Colorado Privacy Act Continues Countdown to 2023 Effective Date
Attorney General's Remarks Highlight Upcoming Compliance Deadlines
Colorado Attorney General Philip Weiser issued remarks on Data Privacy Day in January discussing his office's plans for implementing the Colorado Privacy Act (CPA), as well as best practices for companies to comply with data security requirements. Though the remarks did not provide much detail regarding topics to be tackled in the rulemaking process, they did suggest that Weiser's office will be focused on enforcement of the CPA's provisions and other Colorado laws requiring businesses to take reasonable measures to secure personal information.
CPA Rulemaking
In his remarks, Weiser outlined that the process to issue rules under the CPA – which was passed in July 2021 and goes into effect in July 2023 – will involve separate stages of feedback from Colorado consumers and businesses before the formal rules are drafted. A formal Notice of Proposed Rulemaking is anticipated by this fall with final rules expected to be adopted in early 2023. Weiser did not preview the topics on which he would seek feedback or any rulemaking priorities.

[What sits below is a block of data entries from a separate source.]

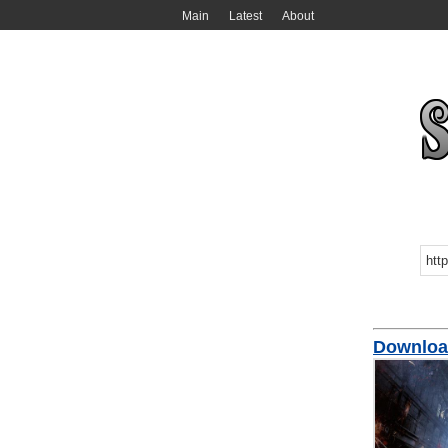
Main
Latest
About
Download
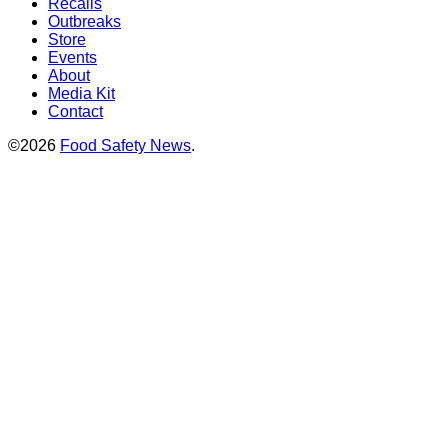
Recalls
Outbreaks
Store
Events
About
Media Kit
Contact
©2026
Food Safety News
.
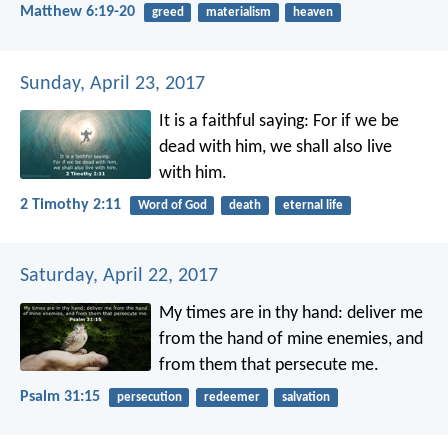
Matthew 6:19-20
greed
materialism
heaven
Sunday, April 23, 2017
It is a faithful saying:
For if we be
dead with him,
we shall also live
with him.
2 Timothy 2:11
Word of God
death
eternal life
Saturday, April 22, 2017
My times are in thy hand:
deliver me
from the hand of mine enemies,
and
from them that persecute me.
Psalm 31:15
persecution
redeemer
salvation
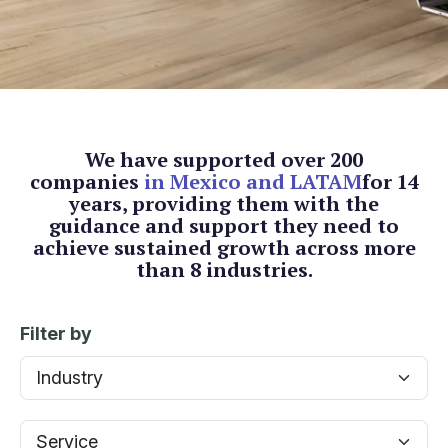
We have supported over 200
companies
in Mexico and LATAM
for 14
years, providing them with the
guidance and support they need
to
achieve sustained growth across more
than 8 industries.
Filter by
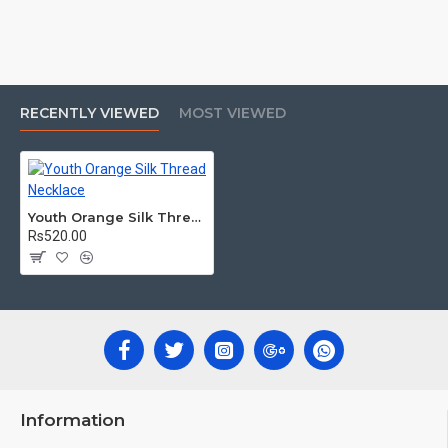
RECENTLY VIEWED
MOST VIEWED
Youth Orange Silk Thread Necklace
Rs520.00
Information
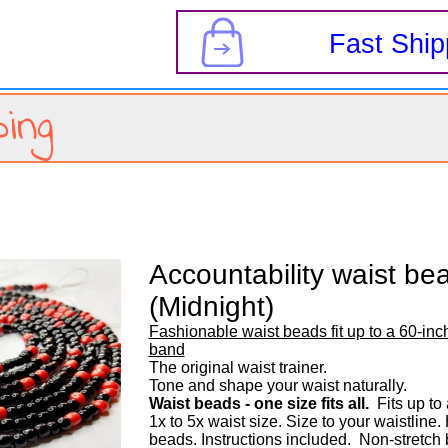
s
Fast Ship
ing
Accountability waist be
(Midnight)
Fashionable waist beads fit up to a 60-inch
band
The original waist trainer. 

Waist beads - one size fits all.
  Fits up to
1x to 5x waist size. Size to your waistline
beads. Instructions included.  Non-stretch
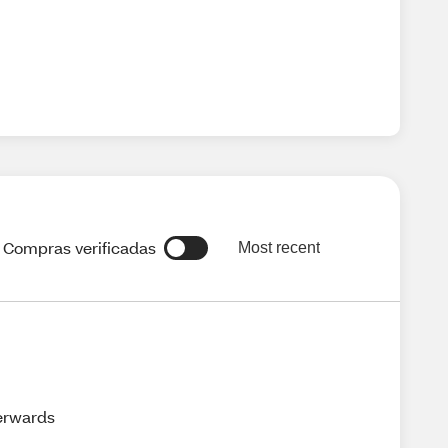
Compras verificadas
Most recent
terwards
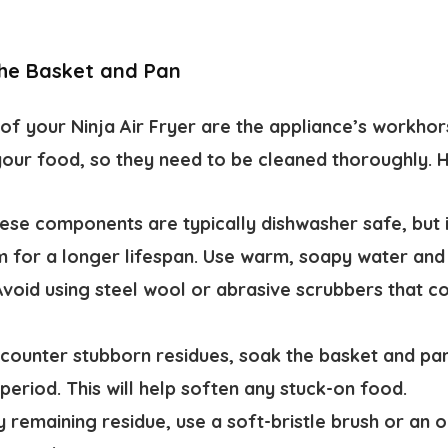
the Basket and Pan
of your Ninja Air Fryer are the appliance’s workho
your food, so they need to be cleaned thoroughly. H
se components are typically dishwasher safe, but
 for a longer lifespan. Use warm, soapy water and
Avoid using steel wool or abrasive scrubbers that 
counter stubborn residues, soak the basket and pa
period. This will help soften any stuck-on food.
 remaining residue, use a soft-bristle brush or an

With passage of the CPA, Colorado became the third U.S. state, following California and Virginia, to pass comprehensive data protection laws. In his remarks, Weiser noted the absence of federal guidance on data privacy and security, labeling the passage of the CPA as a "second-best solution" in the wake of congressional inaction and lack of comprehensive legislation on a federal level, which has left companies to sort through a "patchwork of standards" from varying state laws. Weiser emphasized the importance of support for state leadership in order to protect consumers' data and privacy rights, highlighting his state's efforts to pass the CPA to strengthen consumer protection.
Emphasis on Data Security
Weiser's remarks also emphasized requirements in the CPA and existing state law to provide appropriate protection to personal information, dispose of it when no longer needed and promptly notify Colorado residents when their information has been affected in a breach. Weiser noted his office's power to enforce such laws, listing examples of past enforcement actions against certain companies for running afoul of acceptable data protection practices. These include instances of data breaches in which businesses had failed to properly respond to phishing attacks and ransomware incidents. He cited a best practices guidance document previously published by his office for further details on protecting sensitive information from unauthorized third-party intrusion. These best practices include:
- identifying types of data collected and establishing a system for its storage, management and disposal
- maintaining a written information security policy that includes employee training
- adopting a written data incident response plan outlining remedial actions and timely notification plans in the event of a data breach
- managing the security of vendors by limiting data sharing to strictly necessary purposes and ensuring vendors are obligated to protect consumer data
- practicing vigilance and engaging protective measures to protect against ransomware attacks and other data security threats
Weiser also referred to federal guidance and previous state guidance setting forth key steps for sound data security protection, including:
- adopting multifactor authentication
- using endpoint detection to search for malicious network activity
- responding to potential malicious activity on the network
- encrypting sensitive data
- utilizing a skilled, empowered security team to rapidly patch vulnerabilities and incorporate threat information into company defenses
- backing up and regularly testing data, system images and configurations
- maintaining backups offline
- testing existing incident responses plans and security team response
- segmenting company networks
More Than Privacy
The need to dispose of personal information when it is no longer needed is often cited as a privacy requirement, but Weiser described it as a security requirement, indicating that failure to maintain processes to dispose of information at the end of its life cycle is a failure to implement reasonable security. The CPA, Virginia's new consumer privacy law and the amendments to California's privacy rules all contain requirements to secure personal information, as well as minimize personal information processed. Weiser's remarks serve to further underscore that businesses need to address retention of personal information as they prepare for new privacy requirements in 2023.